A proximal limb flexion test exacerbates lameness in horses with distal tarsal joint pain.

Diagnostic analgesia should be used to localize the source of pain. Most horses with osteoarthritis of the distal tarsal joints improve after intra-articular analgesia of those joints. However, accurate needle placement into the distal tarsal joints can be difficult, especially when osteophytes are present at the injection site, and improper placement can result in injection of fluid into the surrounding soft tissues and an incomplete response to diagnostic analgesia; false-negative results are possible as a result.

Perineural analgesia of the superficial and deep peroneal (fibular) and tibial nerves can be useful to confirm tarsal pain when intra-articular injection is too difficult or results are ambiguous.

Radiography confirms the diagnosis of distal tarsal osteoarthritis. Radiographic changes include narrowing or loss of joint space, sclerosis of the subchondral bone, lysis of the subchondral bone, periarticular osteophyte formation, and periosteal new bone formation (see distal intertarsal osteoarthritis image).

The severity of lameness and extent of radiological change are poorly correlated. For horses in which distal tarsal joint pain is suspected but there is little radiographic change, nuclear scintigraphy of the tarsus can reveal an increased focal uptake of radionuclide in the distal tarsal bones.

The aim of treatment for distal tarsal osteoarthritis is to provide pain relief so that the horse can remain in work. Conservative treatment includes systemic and intra-articular anti-inflammatory medications, trimming and farriery, extracorporeal shock wave therapy, bisphosphonate injections, and adaptation of the horse's work program.

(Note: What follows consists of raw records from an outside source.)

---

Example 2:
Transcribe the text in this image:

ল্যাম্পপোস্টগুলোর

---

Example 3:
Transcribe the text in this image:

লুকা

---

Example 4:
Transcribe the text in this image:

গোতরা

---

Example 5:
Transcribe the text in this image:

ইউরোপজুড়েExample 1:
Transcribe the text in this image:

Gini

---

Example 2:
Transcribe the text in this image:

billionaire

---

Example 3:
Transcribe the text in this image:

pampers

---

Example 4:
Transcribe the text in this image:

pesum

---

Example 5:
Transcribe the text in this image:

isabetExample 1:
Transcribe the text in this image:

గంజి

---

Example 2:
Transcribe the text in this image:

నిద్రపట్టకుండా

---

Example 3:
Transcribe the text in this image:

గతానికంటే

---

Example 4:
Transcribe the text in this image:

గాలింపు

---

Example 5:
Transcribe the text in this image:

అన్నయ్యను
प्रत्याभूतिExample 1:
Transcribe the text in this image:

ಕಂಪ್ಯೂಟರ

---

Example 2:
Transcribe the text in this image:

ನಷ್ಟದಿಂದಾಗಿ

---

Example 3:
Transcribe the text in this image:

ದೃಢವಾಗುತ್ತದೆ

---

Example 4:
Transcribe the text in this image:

Systemic NSAIDs can be used in conjunction with other forms of medical management for distal tarsal pain. When used as the sole treatment for distal tarsal osteoarthritis, NSAIDs can help to alleviate associated pain; however, lameness typically returns after these medications are discontinued.

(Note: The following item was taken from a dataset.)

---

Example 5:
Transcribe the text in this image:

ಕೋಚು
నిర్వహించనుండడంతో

Corticosteroids are the most commonly used intra-articular anti-inflammatories for the treatment of distal tarsal osteoarthritis. Other intra-articular therapies include hyaluronan, polysulfated glycosaminoglycans (PSGAGs), and orthobiological therapies such as platelet-rich plasma (PRP), autologous conditioned serum (ACS), and autologous protein solution (APS). Intra-articular injection of ethyl alcohol can be used for chemical ankylosis of the distal tarsal joints; however, chemical ankylosis can take a long time and can produce undesirable adverse effects.

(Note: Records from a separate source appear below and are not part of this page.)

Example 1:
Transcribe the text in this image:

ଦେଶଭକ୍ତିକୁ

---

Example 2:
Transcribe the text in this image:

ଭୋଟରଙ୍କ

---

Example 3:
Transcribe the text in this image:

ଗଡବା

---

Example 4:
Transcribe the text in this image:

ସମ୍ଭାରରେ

The most common surgical technique used to treat distal tarsal osteoarthritis is facilitated ankylosis. Drilling across the distal intertarsal and tarsometatarsal joints promotes distal tarsal ankylosis. Initial techniques were more aggressive, with 60% of the articular cartilage removed; however, substantial postoperative pain was associated with this procedure. A more conservative approach, using three drill tracts, is currently recommended. Return to full athletic performance usually takes 10–12 months. The prognosis is considered fair to good.